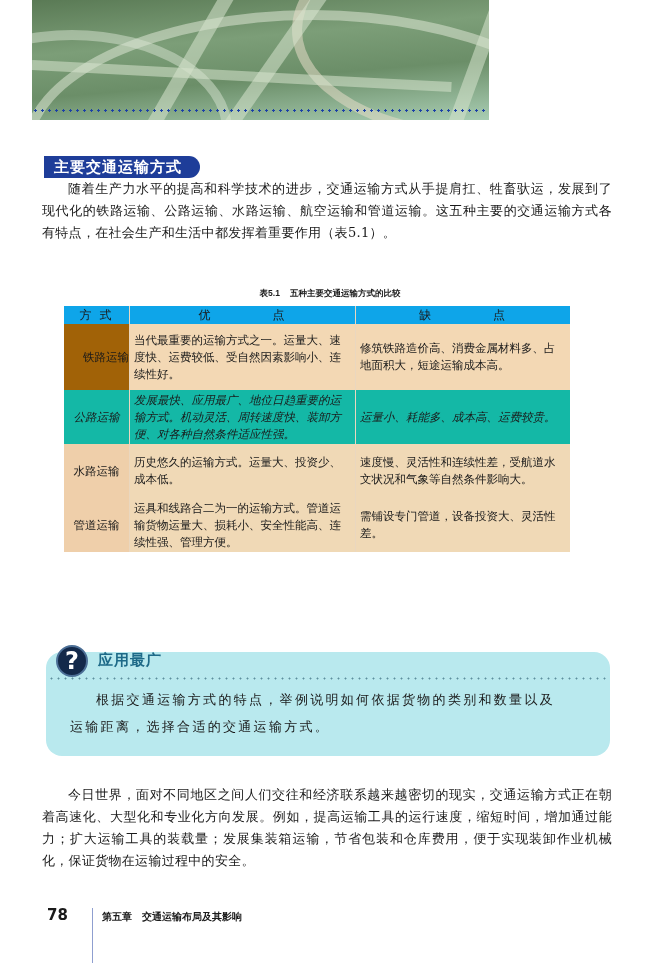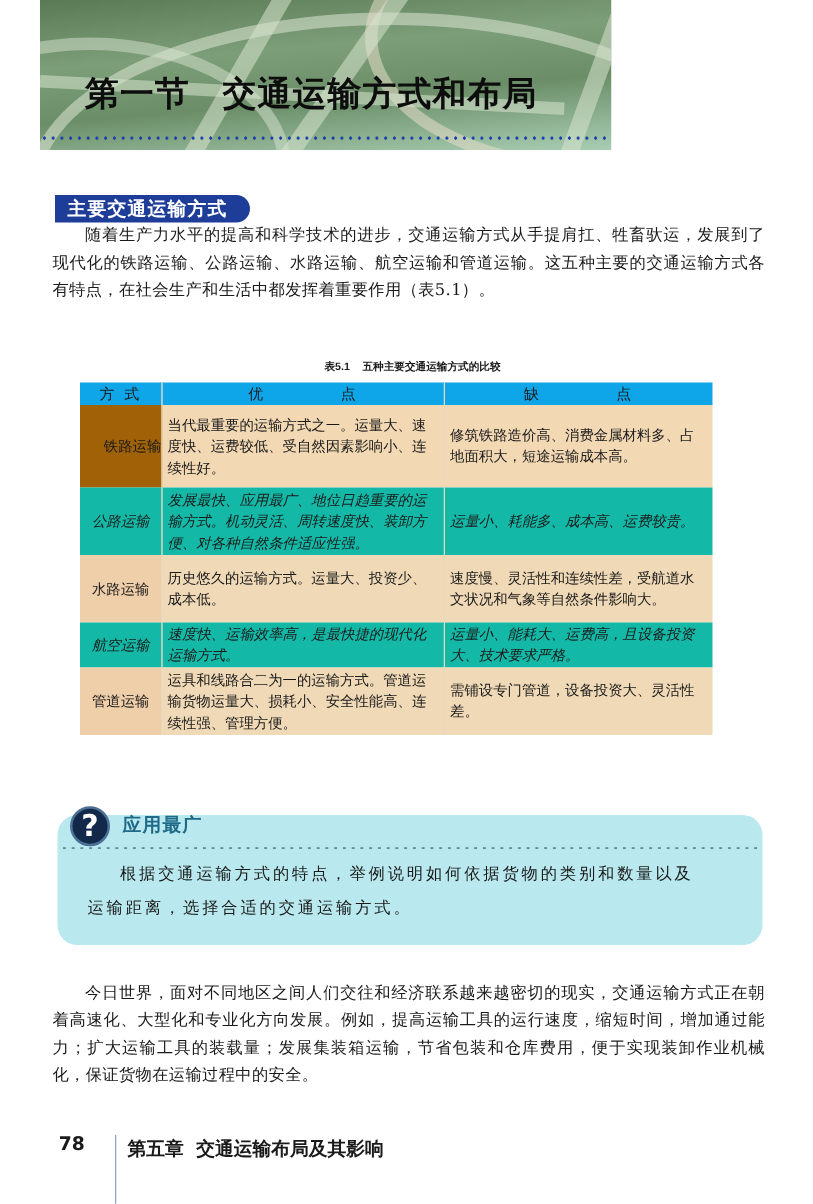"第一节 交通运输方式和布局" div.hero-title { html: <div> <span>第一节</span><span></span><span>交通运输方式和布局</span> </div> -> none }
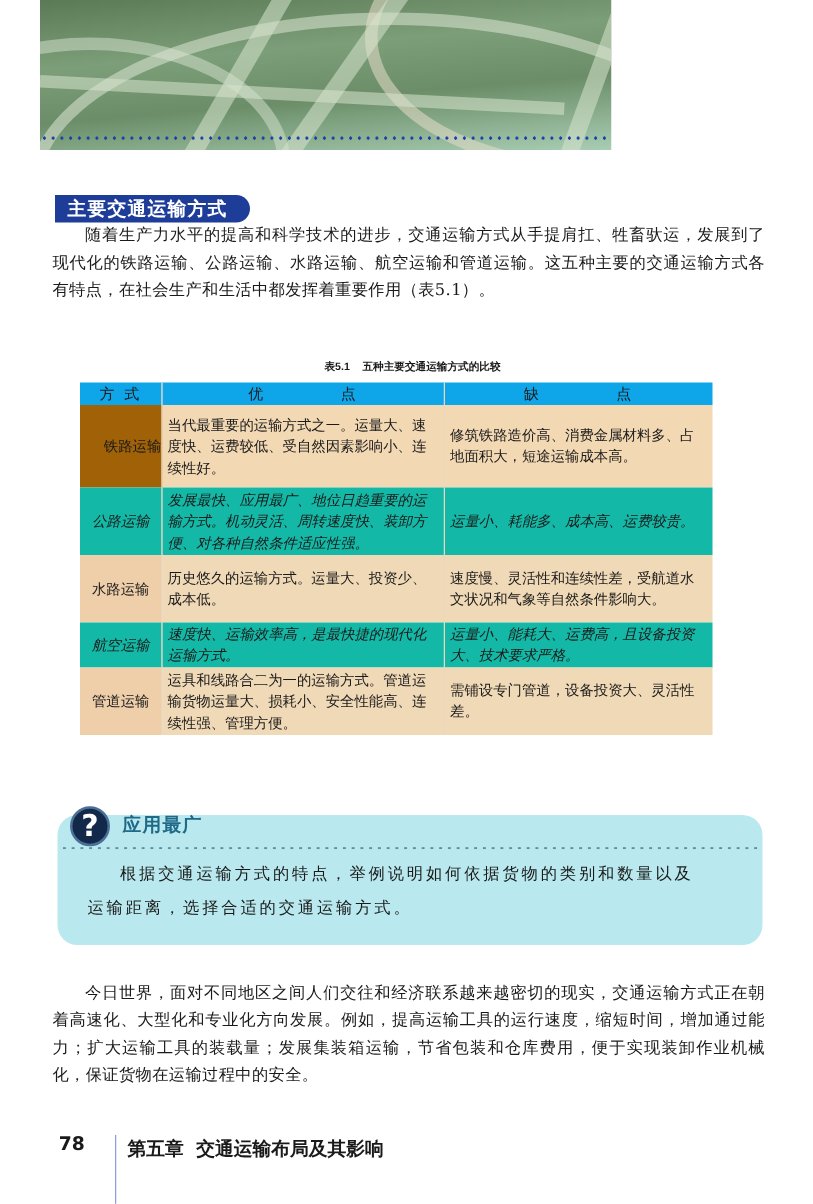"航空运输" tr.even { html: <tr> <td>航空运输</td> <td>速度快、运输效率高，是最快捷的现代化运输方式。</td> <td>运量小、能耗大、运费高，且设备投资大、技术要求严格。</td> </tr> -> none }
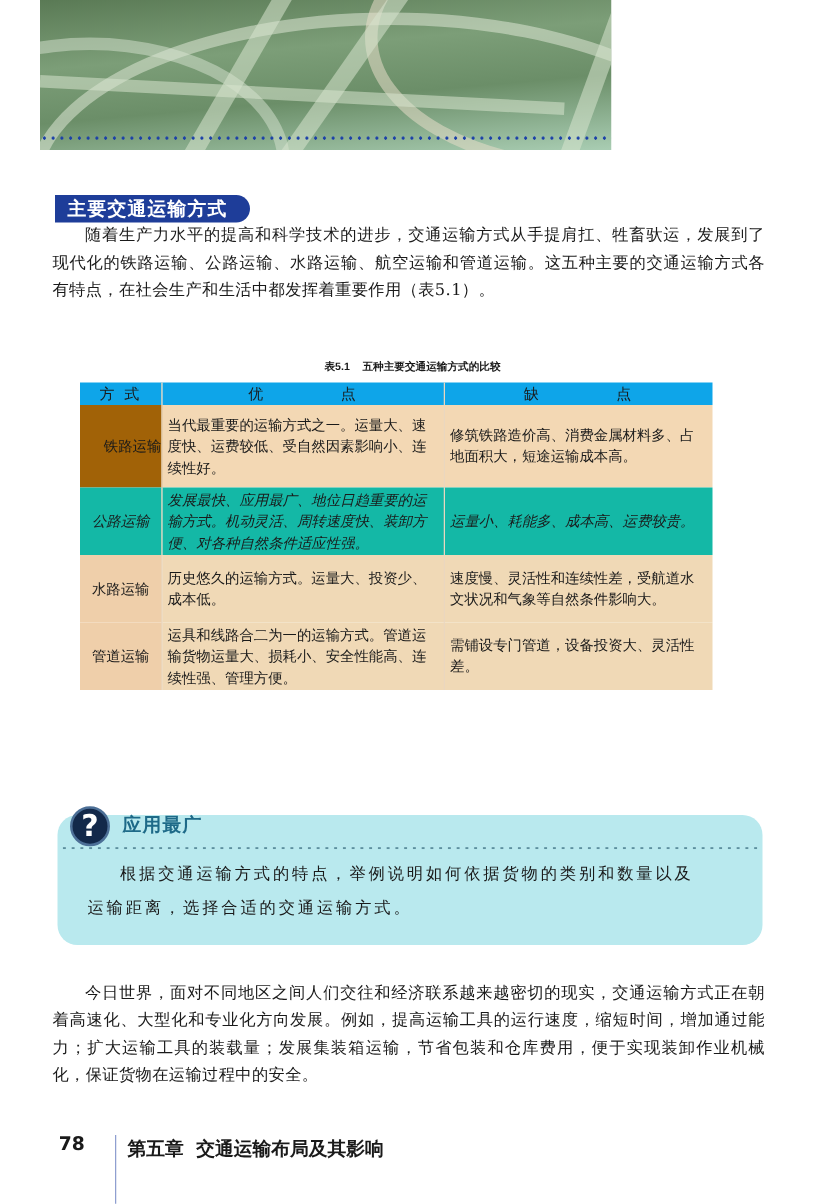"第五章 交通运输布局及其影响" .footer-chapter { font-size: 15px -> 10px }
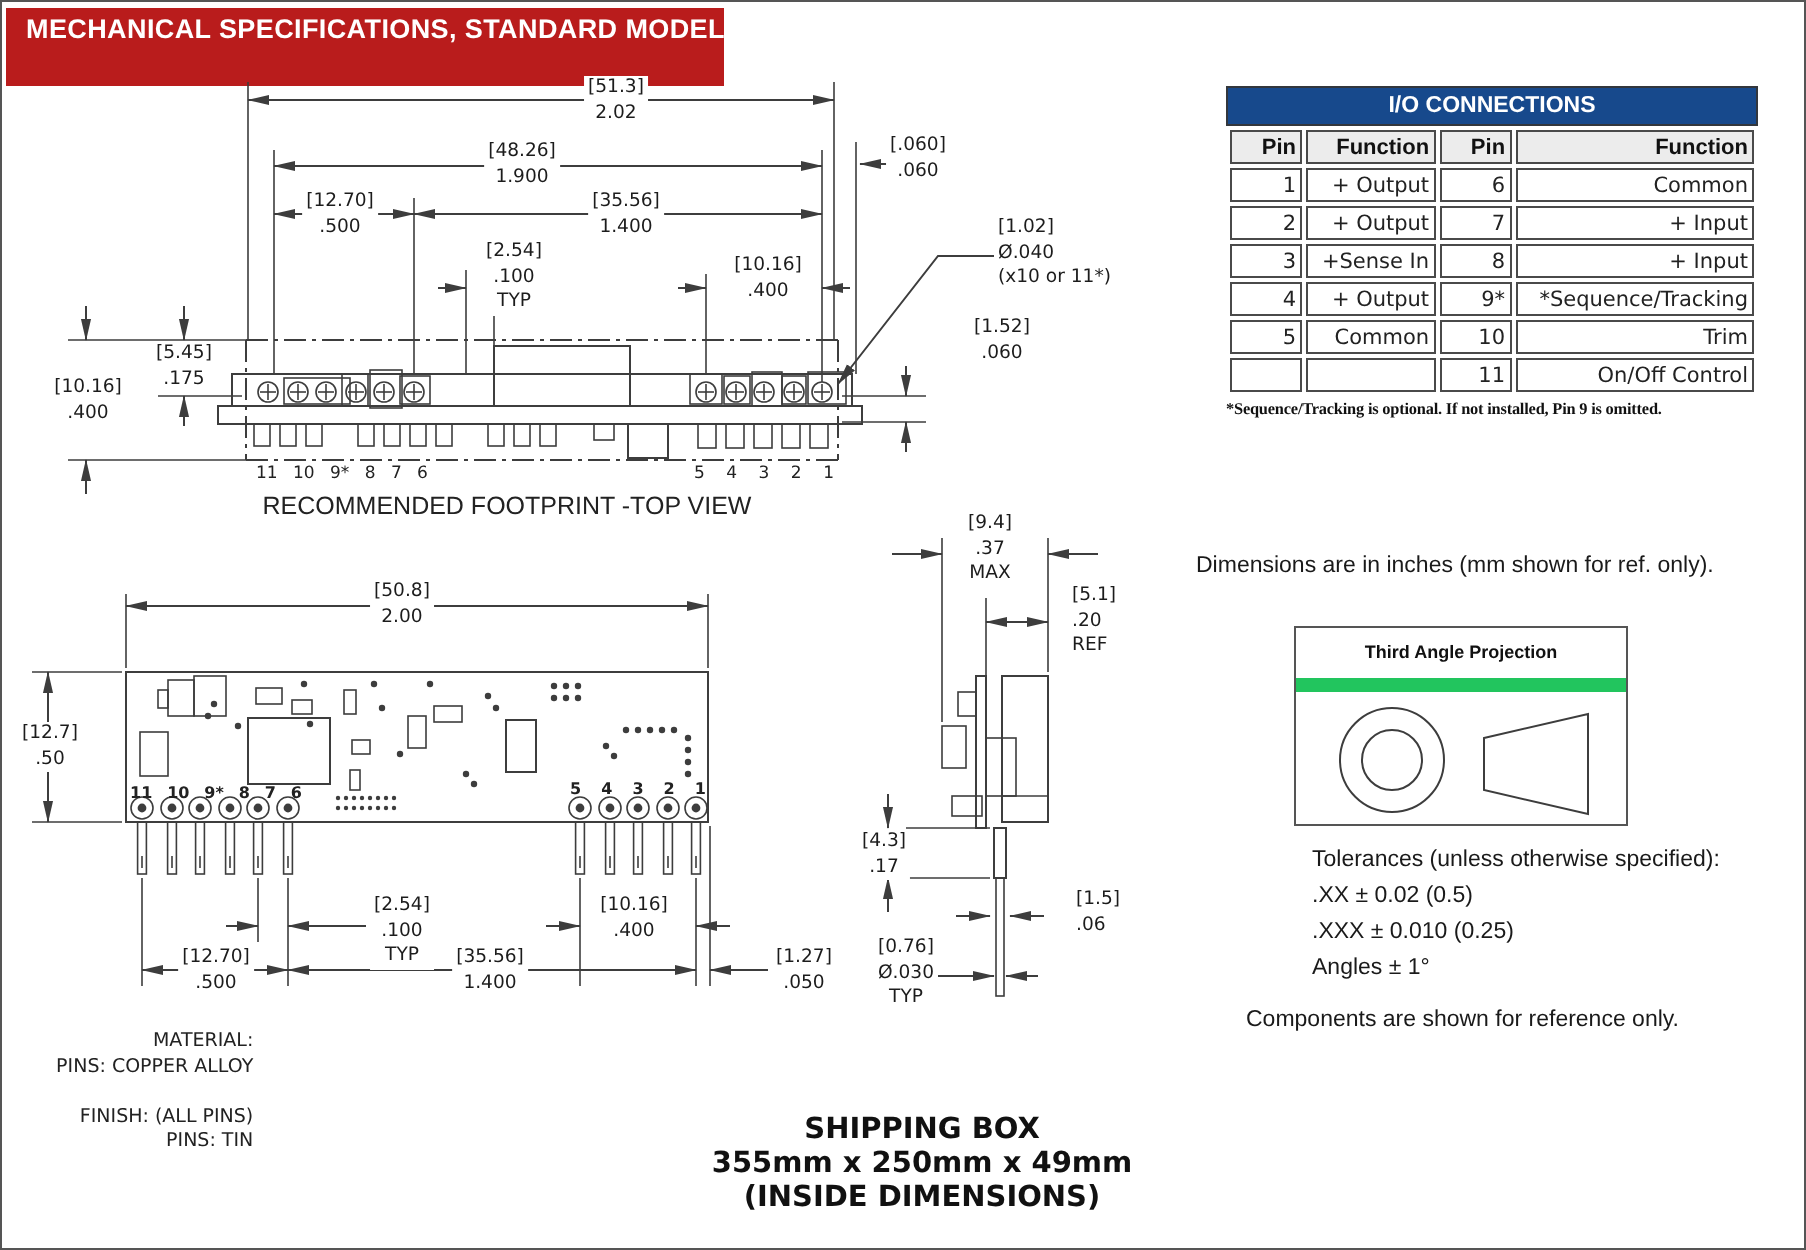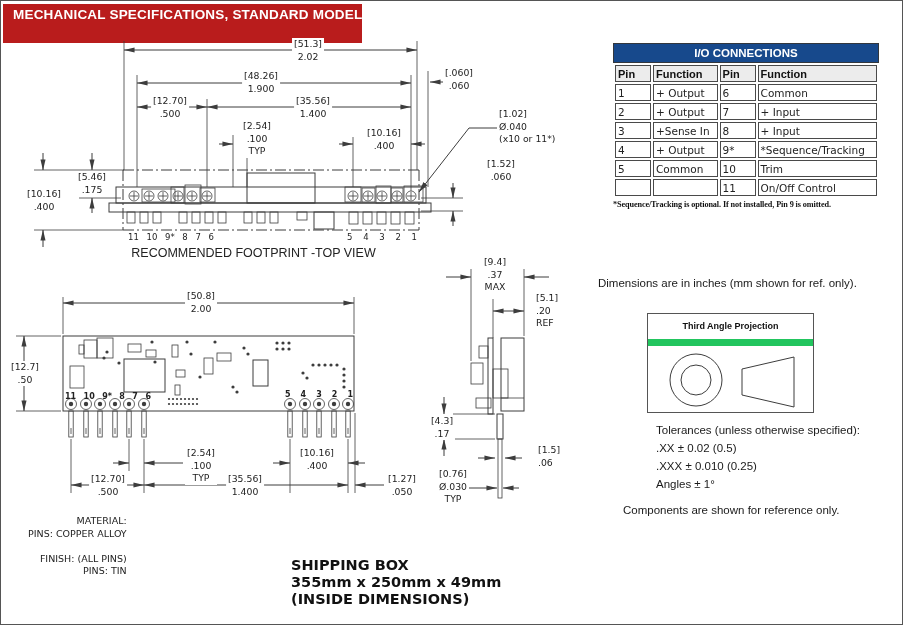"Pin" .io-wrap th,.io-wrap td { text-align: left -> right }
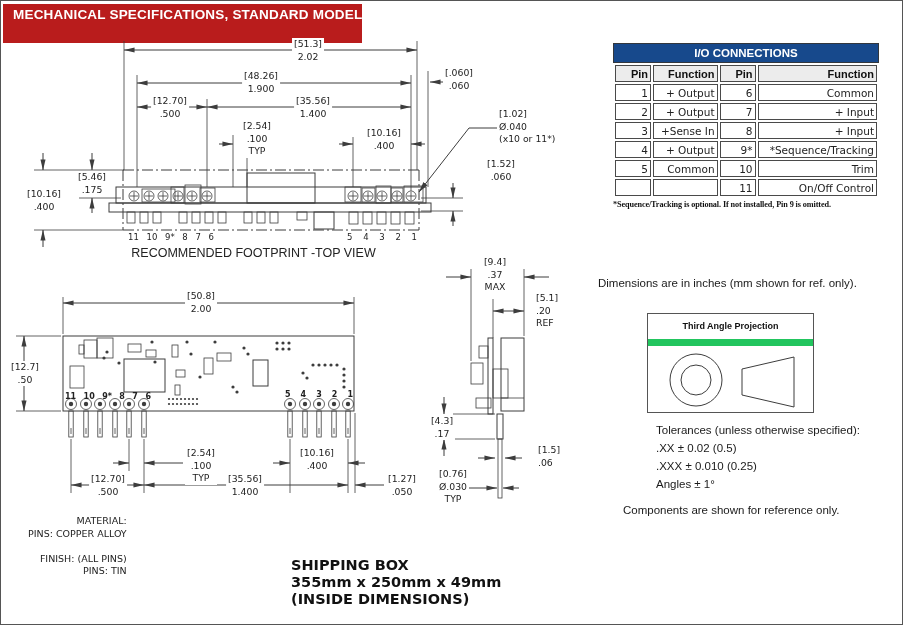"[5.46]" div.dim { text: 5.46 -> 5.45 }
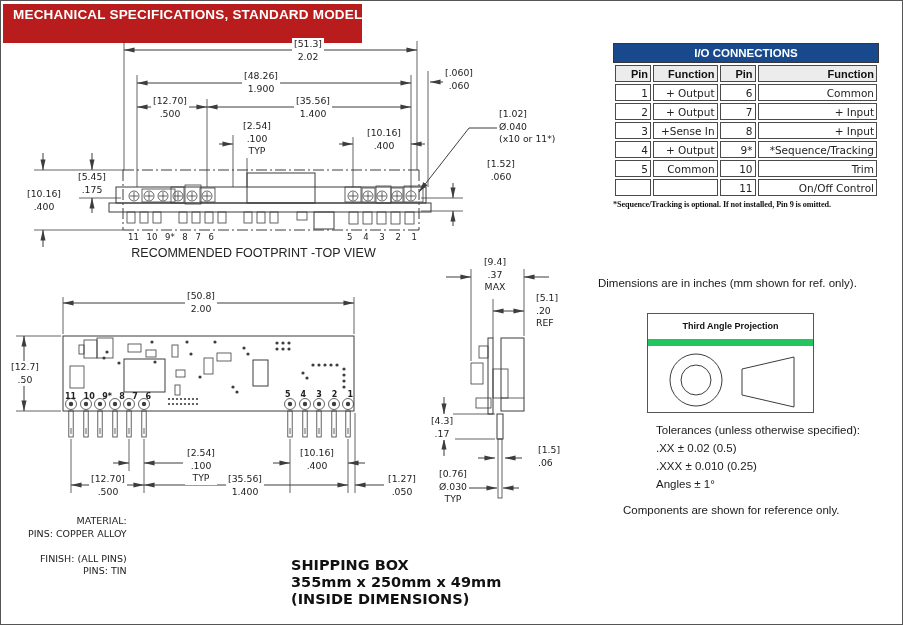"SHIPPING BOX" .shipping { text-align: left -> center }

--

What the exercise asks: Beginning at the line that contains "html: <tr> <td>航空运输</td>", retype each line of the data above through the very last one. Do not retype the pictures.

Answer for this exercise:
"航空运输" tr.even { html: <tr> <td>航空运输</td> <td>速度快、运输效率高，是最快捷的现代化运输方式。</td> <td>运量小、能耗大、运费高，且设备投资大、技术要求严格。</td> </tr> -> none }
"第五章 交通运输布局及其影响" .footer-chapter { font-size: 15px -> 10px }
"Pin" .io-wrap th,.io-wrap td { text-align: left -> right }
"[5.46]" div.dim { text: 5.46 -> 5.45 }
"SHIPPING BOX" .shipping { text-align: left -> center }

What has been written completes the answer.